The scientific interest in Bacillus species as probiotics though, has really grown only in the last 15 years and a number of important reviews cover this growing area of scientific interest. Of the species that have been most extensively examined these are Bacillus subtilis, Bacillus clausii, Bacillus cereus, Bacillus coagulans and Bacillus licheniformis.
Spores being heat-stable have a number of advantages over other non-spore-formers such as Lactobacillus spp., namely, that the product can be stored at room temperature in a desiccated form without any deleterious effect on viability. A second advantage is that the spore is capable of surviving the low pH of the gastric barrier which is not the case for all species of Lactobacillus so in principle a specified dose of spores can be stored indefinitely without refrigeration and the entire dose of ingested bacteria will reach the small intestine intact.
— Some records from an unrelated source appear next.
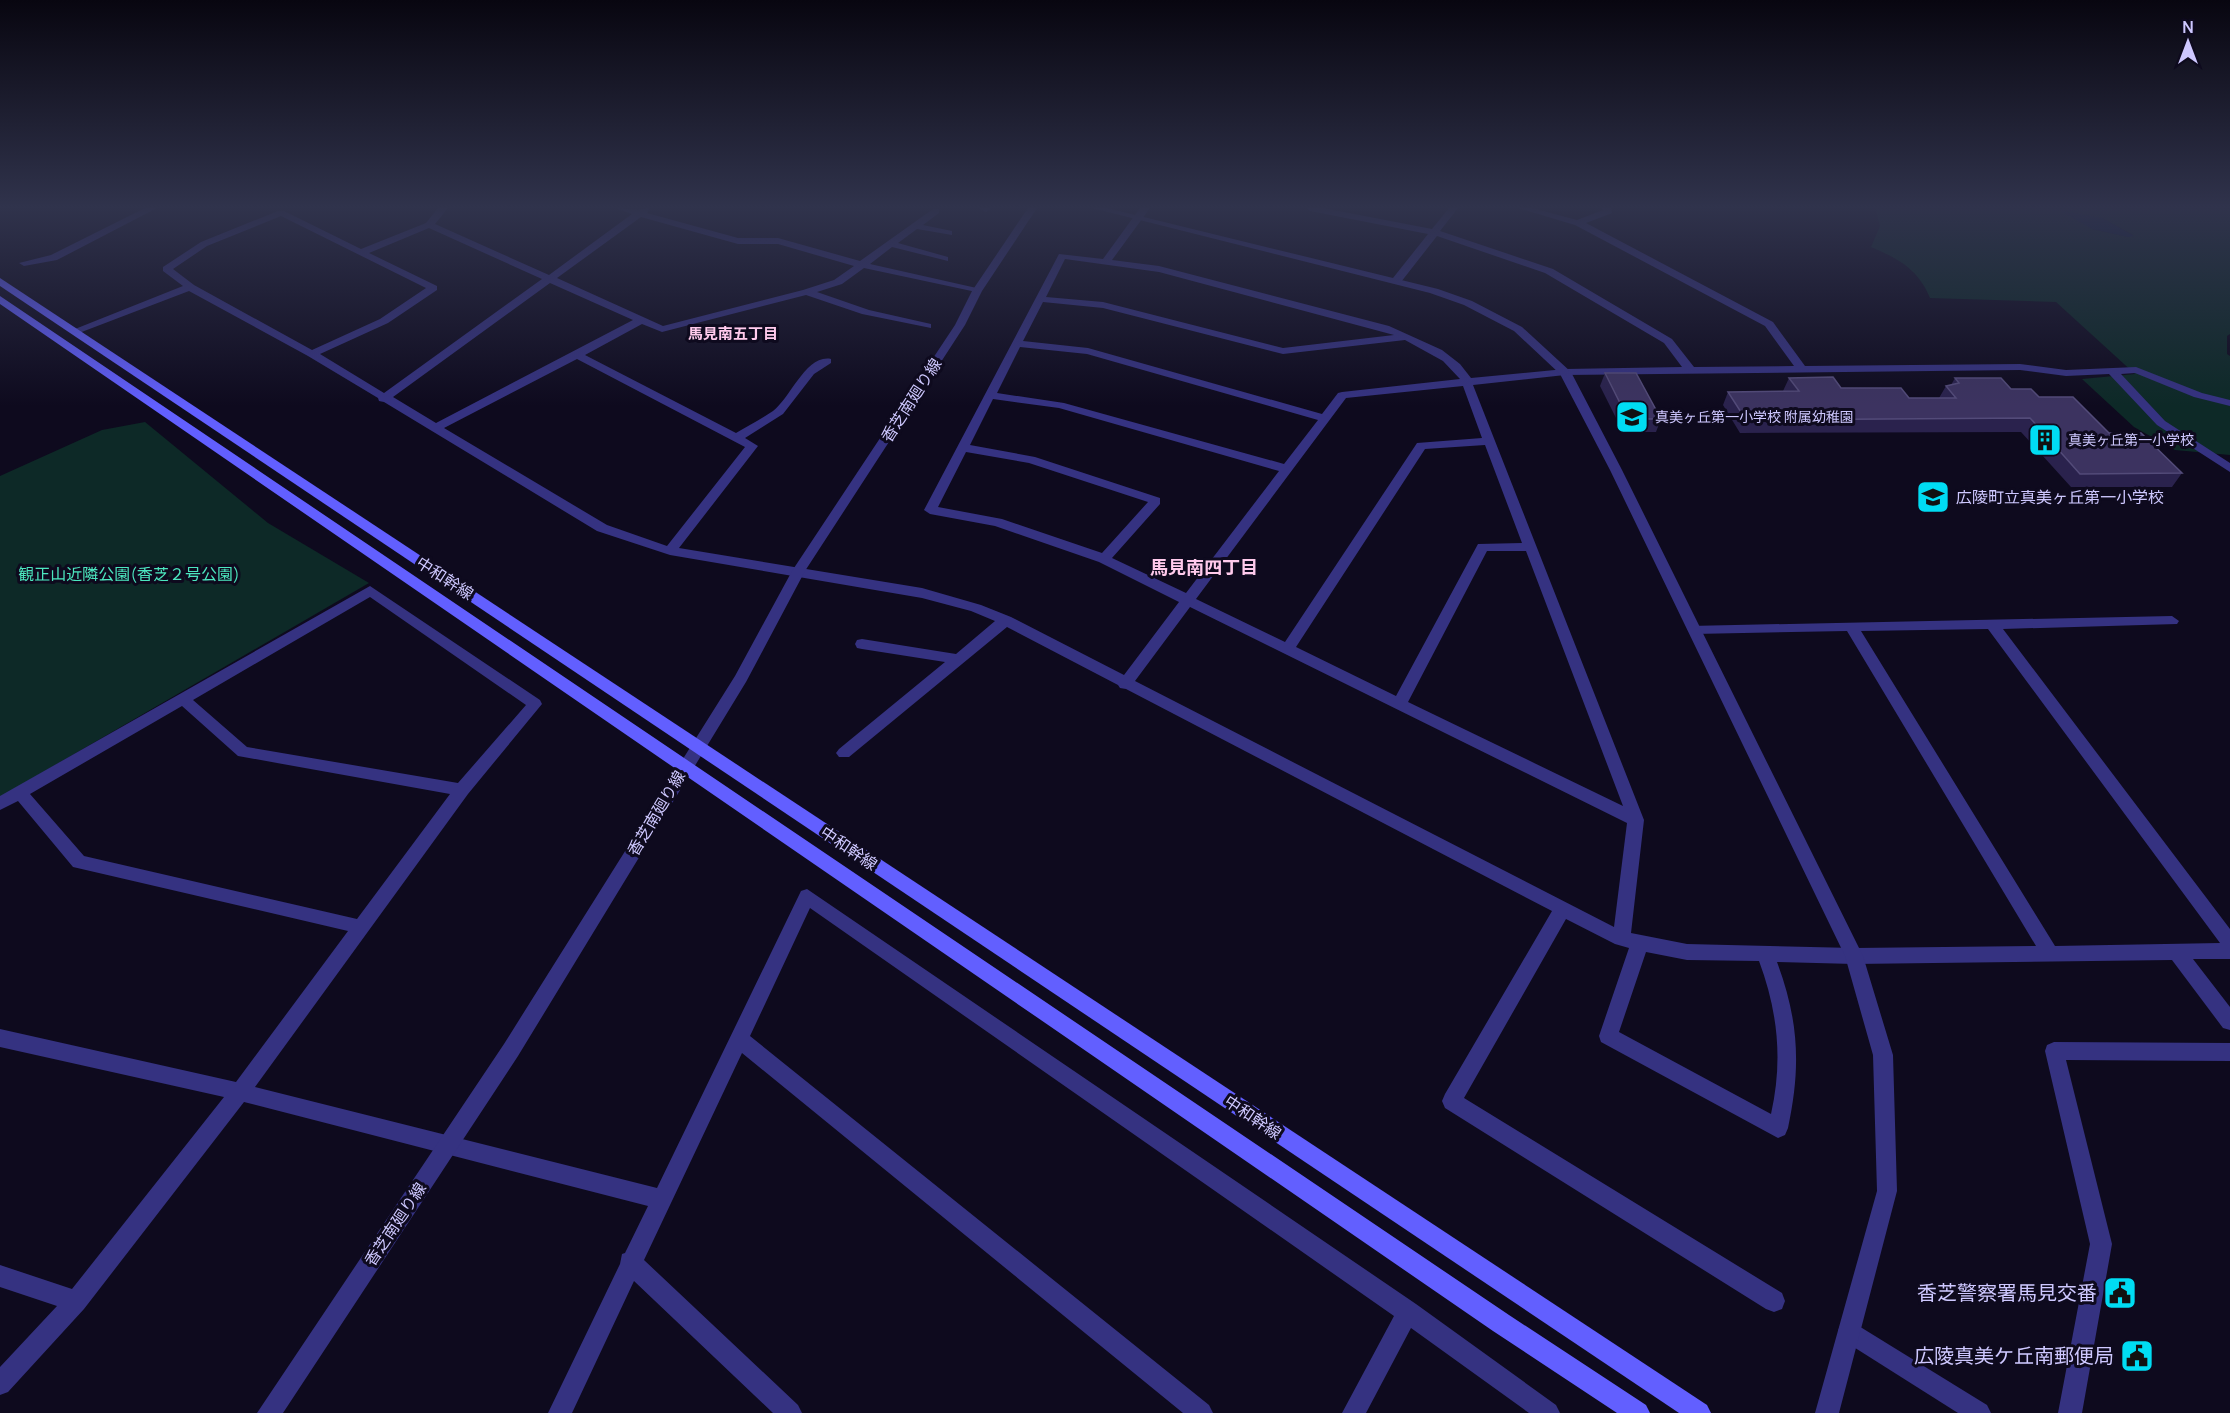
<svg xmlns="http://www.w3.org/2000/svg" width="2230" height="1413" viewBox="0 0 2230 1413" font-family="Manrope,'Noto Sans JP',sans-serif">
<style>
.green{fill:#0d2927;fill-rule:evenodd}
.water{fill:#051a3c}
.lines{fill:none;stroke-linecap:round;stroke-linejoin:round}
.minor{fill:#353281;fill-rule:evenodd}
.tertiary{fill:#353281;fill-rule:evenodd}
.secondary{fill:#625fff;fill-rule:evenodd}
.wall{fill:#2a224d}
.building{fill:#3c3360;stroke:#534b79;stroke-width:1.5}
.labels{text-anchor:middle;stroke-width:6;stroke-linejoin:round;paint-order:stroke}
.far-poi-label{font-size:14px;fill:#cec8ff;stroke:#0e0a1e;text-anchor:start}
.far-neighbourhood-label{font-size:15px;font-weight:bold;fill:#ffcaec;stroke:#0e0a1e}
.street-label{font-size:16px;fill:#cec8ff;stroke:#0e0a1e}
.poi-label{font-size:16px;fill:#cec8ff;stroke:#0e0a1e;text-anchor:start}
.park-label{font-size:16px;fill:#4ce7bf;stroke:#0e0a1e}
.neighbourhood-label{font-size:18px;font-weight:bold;fill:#ffcaec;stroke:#0e0a1e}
.near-poi-label{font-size:20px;fill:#cec8ff;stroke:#0e0a1e;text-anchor:end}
</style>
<rect width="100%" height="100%" fill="#0e0a1e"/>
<g class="green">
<path d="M 1875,208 L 2230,208 L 2230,334 L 2227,336 L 2227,354 L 2230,356 L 2230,455 L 2175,450 L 2134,427 L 2082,379 L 2135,374 L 2056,302 L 1930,298 C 1918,269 1899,259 1871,247 L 1880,226 ZM 2076,217 L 2102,218 L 2133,235 L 2128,237 L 2092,229 Z"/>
<polygon points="145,422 268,523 369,583 0,797 0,476 102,430"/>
</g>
<polygon class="water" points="2059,210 2102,218 2134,236 2128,237 2092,229"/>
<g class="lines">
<g class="minor">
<polygon points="145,208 157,208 57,260 24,266 19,263 51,255"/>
<path d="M 438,208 L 448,208 L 435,224 L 549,275 L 632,214 L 616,208 L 638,210 L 650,208 L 647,213 L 738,238 L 778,238 L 860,261 L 933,209 L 939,209 L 939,213 L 923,225 L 952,231 L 952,235 L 917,229 L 898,243 L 948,257 L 948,261 L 892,247 L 870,264 L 981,289 L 981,293 L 864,268 L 842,284 L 817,292 L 869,310 L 931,324 L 931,328 L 862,314 L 806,295 L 662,332 L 642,324 L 585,355 L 736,433 C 748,426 761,419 773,411 C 790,399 806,354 831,359 L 831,363 L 814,374 L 783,414 L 745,438 L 758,446 L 679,548 L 922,588 L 981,605 L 1011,617 L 1124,675 L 1179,602 L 1099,562 L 995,526 L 930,514 L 924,510 L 1059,254 L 1103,259 L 1140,208 L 1150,208 L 1112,260 L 1159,266 L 1389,326 L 1442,350 L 1460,364 L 1471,378 L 1565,369 L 1682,367 L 1664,343 L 1545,273 L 1437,236 L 1401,282 L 1393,282 L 1393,278 L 1428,234 L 1310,211 L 1306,208 L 1323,208 L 1432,229 L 1449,208 L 1458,208 L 1440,231 L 1553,269 L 1672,339 L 1694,367 L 1794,366 L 1765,326 L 1575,225 L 1518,208 L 1532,208 L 1577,220 L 1603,210 L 1602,208 L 1611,208 L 1612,213 L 1586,223 L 1773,322 L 1805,366 L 2020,364 L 2066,370 L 2136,367 L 2202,393 L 2230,400 L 2230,406 L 2194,397 L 2135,373 L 2121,374 L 2165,421 L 2230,463 L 2230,472 L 2157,425 L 2109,374 L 2066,376 L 2020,370 L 1565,375 L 1473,385 L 1644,820 L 1631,933 L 1687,944 L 1854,948 L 2036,946 L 1847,631 L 1694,634 L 1687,629 L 1689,626 L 2172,616 L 2179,621 L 2177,624 L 2003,629 L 2230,929 L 2230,959 L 2193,959 L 2230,1007 L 2230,1030 L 2223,1028 L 2172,960 L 1854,964 L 1777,962 C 1799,1021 1801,1067 1788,1128 L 1785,1135 L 1778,1138 L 1601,1042 L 1599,1036 L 1629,948 L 1615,944 L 1566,919 L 1464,1098 L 1782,1293 L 1785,1301 L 1782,1309 L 1774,1312 L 1766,1309 L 1445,1108 L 1442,1101 L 1445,1094 L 1552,911 L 1126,689 L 1120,688 L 1118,685 L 1007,627 L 849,757 L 839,757 L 836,753 L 839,749 L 945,662 L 862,649 L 857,648 L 855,644 L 857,640 L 862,639 L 956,654 L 995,621 L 971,611 L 922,598 L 670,555 L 597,531 L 384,402 L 379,401 L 378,398 L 308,356 L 189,291 L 79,333 L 70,331 L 183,286 L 163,271 L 163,267 L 201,242 L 278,211 L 284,211 L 361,249 L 426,223 ZM 281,216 L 426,288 L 380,319 L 312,350 L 194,285 L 173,269 L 207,246 ZM 641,217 L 738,244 L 778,244 L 854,266 L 834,280 L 803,290 L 663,326 L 557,278 ZM 429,228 L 542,279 L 384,393 L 320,354 L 388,323 L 437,290 L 437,286 L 369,253 ZM 1065,259 L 1159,272 L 1394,335 L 1283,348 L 1103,302 L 1046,297 ZM 550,283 L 633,320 L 436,423 L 393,397 ZM 1043,302 L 1103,308 L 1283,354 L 1405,340 L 1443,361 L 1460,379 L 1342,392 L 1338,393 L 1322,414 L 1088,348 L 1023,341 ZM 1020,347 L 1087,354 L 1318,420 L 1284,464 L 1064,403 L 997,393 ZM 577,359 L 745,447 L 667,546 L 607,525 L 444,428 ZM 1463,386 L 1482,438 L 1417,443 L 1285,642 L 1196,599 L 1346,398 ZM 993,399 L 1059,408 L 1279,471 L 1186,593 L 1112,558 L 1160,504 L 1160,498 L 1035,457 L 970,445 ZM 1485,445 L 1522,543 L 1478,544 L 1396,696 L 1296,647 L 1425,449 ZM 966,452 L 1029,463 L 1148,502 L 1102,553 L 1002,519 L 938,507 ZM 1487,551 L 1526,551 L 1623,806 L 1408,702 ZM 1190,607 L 1627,823 L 1614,927 L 1135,681 ZM 1988,629 L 2220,943 L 2055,946 L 1861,631 ZM 1646,952 L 1687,960 L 1759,961 C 1778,1012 1783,1061 1771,1114 L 1619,1032 Z"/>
<polygon points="978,208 990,208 991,209 986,212"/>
<path d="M 370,586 L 540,700 L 542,704 L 468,794 L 255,1087 L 657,1188 L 801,891 L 807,889 L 1416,1304 L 1556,1405 L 1560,1413 L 1529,1413 L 1411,1328 L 1366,1413 L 1342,1413 L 1394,1316 L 810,908 L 750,1036 L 1209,1405 L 1213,1413 L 1183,1413 L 742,1053 L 644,1260 L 798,1405 L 802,1413 L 773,1413 L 634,1281 L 572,1413 L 548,1413 L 620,1264 L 622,1254 L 625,1253 L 648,1206 L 244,1102 L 84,1309 L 8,1392 L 0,1395 L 0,1367 L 57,1306 L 0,1287 L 0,1265 L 72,1289 L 224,1097 L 0,1047 L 0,1029 L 236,1082 L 348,931 L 73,867 L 18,801 L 0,810 L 0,796 ZM 370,597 L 526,705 L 458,783 L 247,747 L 193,700 ZM 182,706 L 238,756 L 450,794 L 357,919 L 84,856 L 30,794 Z"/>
<polygon points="2054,1042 2230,1043 2230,1061 2066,1060 2112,1244 2082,1413 2058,1413 2090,1244 2045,1051 2047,1045"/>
<polygon points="1849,1320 1987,1405 1991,1413 1958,1413 1841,1339 1838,1331 1841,1323"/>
</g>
<g class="tertiary">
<polygon points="1028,208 1037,208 982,291 965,325 805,571 746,682 518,1056 283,1413 257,1413 504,1044 735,676 792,571 955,325 972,291"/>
<polygon points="1092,208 1107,208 1438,289 1472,301 1522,327 1571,372 1622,470 1863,956 1893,1055 1897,1191 1839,1413 1815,1413 1877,1191 1873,1055 1845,956 1610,470 1560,374 1514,331 1464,305 1430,293"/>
</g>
<g class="secondary">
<polygon points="0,278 1707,1405 1711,1413 1679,1413 0,286"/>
<polygon points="0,296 1509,1315 1646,1405 1650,1413 1617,1413 1493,1331 0,304"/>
</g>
</g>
<g class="wall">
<polygon points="1605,373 1661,419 1656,432 1623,432 1600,386"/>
<polygon points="1789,378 1841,388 1909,398 1939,398 1946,386 1951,385 1955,378 2011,389 2039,397 2109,433 2182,473 2172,487 2071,487 2021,432 1740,433 1723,405 1728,392 1783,391"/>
</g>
<g class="building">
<polygon points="1605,373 1636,373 1661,419 1628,419"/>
<polygon points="1833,377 1841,388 1901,388 1909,398 1956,398 1946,386 1959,383 1955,378 2001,378 2011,389 2031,389 2039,397 2073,397 2109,433 2141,433 2182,473 2080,474 2030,418 1746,420 1728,392 1799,391 1789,378"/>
</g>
<linearGradient id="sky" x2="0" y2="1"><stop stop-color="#080610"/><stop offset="0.51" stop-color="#30334c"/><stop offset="1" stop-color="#30334c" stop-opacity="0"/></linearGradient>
<rect width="2230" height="406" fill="url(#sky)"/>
<defs>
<g id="school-square" transform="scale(1.725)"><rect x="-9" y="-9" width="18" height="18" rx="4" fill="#00dcf3" stroke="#0e0a1e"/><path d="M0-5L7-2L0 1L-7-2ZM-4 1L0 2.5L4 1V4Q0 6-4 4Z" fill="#111"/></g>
<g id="building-square" transform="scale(1.725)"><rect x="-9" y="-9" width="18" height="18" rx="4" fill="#00dcf3" stroke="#0e0a1e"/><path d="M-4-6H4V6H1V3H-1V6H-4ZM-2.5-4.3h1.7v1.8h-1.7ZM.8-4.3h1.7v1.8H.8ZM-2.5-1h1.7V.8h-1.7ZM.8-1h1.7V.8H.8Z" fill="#111"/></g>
<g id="civic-square" transform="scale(1.725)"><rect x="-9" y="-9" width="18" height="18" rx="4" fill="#00dcf3" stroke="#0e0a1e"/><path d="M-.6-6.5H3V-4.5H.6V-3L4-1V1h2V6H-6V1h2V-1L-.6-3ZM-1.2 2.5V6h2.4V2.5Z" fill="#111"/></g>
</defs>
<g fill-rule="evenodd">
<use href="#school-square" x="1632" y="417"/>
<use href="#building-square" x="2045" y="440"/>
<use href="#school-square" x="1933" y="497"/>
<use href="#civic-square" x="2120" y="1293"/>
<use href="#civic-square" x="2137" y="1356"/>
</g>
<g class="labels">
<g class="far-poi-label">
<text x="1655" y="422">真美ヶ丘第一小学校 附属幼稚園</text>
<text x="2068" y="445">真美ヶ丘第一小学校</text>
</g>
<g class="far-neighbourhood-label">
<text x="733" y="339">馬見南五丁目</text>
</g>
<g class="street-label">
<text transform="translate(911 400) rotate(-57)" y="6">香芝南廻り線</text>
<text transform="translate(445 578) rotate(33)" y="6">中和幹線</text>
<text transform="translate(656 813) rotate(-59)" y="6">香芝南廻り線</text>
<text transform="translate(849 848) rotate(34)" y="6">中和幹線</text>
<text transform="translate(1253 1117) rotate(34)" y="6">中和幹線</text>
<text transform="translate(395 1224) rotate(-56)" y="6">香芝南廻り線</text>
</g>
<g class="poi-label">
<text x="1956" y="503">広陵町立真美ヶ丘第一小学校</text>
</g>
<g class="park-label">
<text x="129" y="580">観正山近隣公園(香芝２号公園)</text>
</g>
<g class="neighbourhood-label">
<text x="1204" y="574">馬見南四丁目</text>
</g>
<g class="near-poi-label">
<text x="2097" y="1300">香芝警察署馬見交番</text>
<text x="2114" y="1363">広陵真美ケ丘南郵便局</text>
</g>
</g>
<g transform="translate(2188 42)" stroke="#0e0a1e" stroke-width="4.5" paint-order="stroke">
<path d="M0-4.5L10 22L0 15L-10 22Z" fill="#cec8ff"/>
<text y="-9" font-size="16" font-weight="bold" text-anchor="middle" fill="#cec8ff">N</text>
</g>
</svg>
Spore probiotics are being used extensively in humans as dietary supplements, in animals as growth promoters and competitive exclusion agents and lastly in aquaculture for enhancing the growth and disease-resistance of cultured shrimps, most notably the Black Tiger shrimp (Penaeus monodon). Interestingly, a number of Bacillus products are licensed as medicinal supplements.
Professor Simon Cutting and therefore, SporeGen®, have extensive experience with Bacillus species as probiotics and have been involved in a number of GRAS applications, consultancies and contract work regarding the use of spores as probiotics and as animal feed supplements.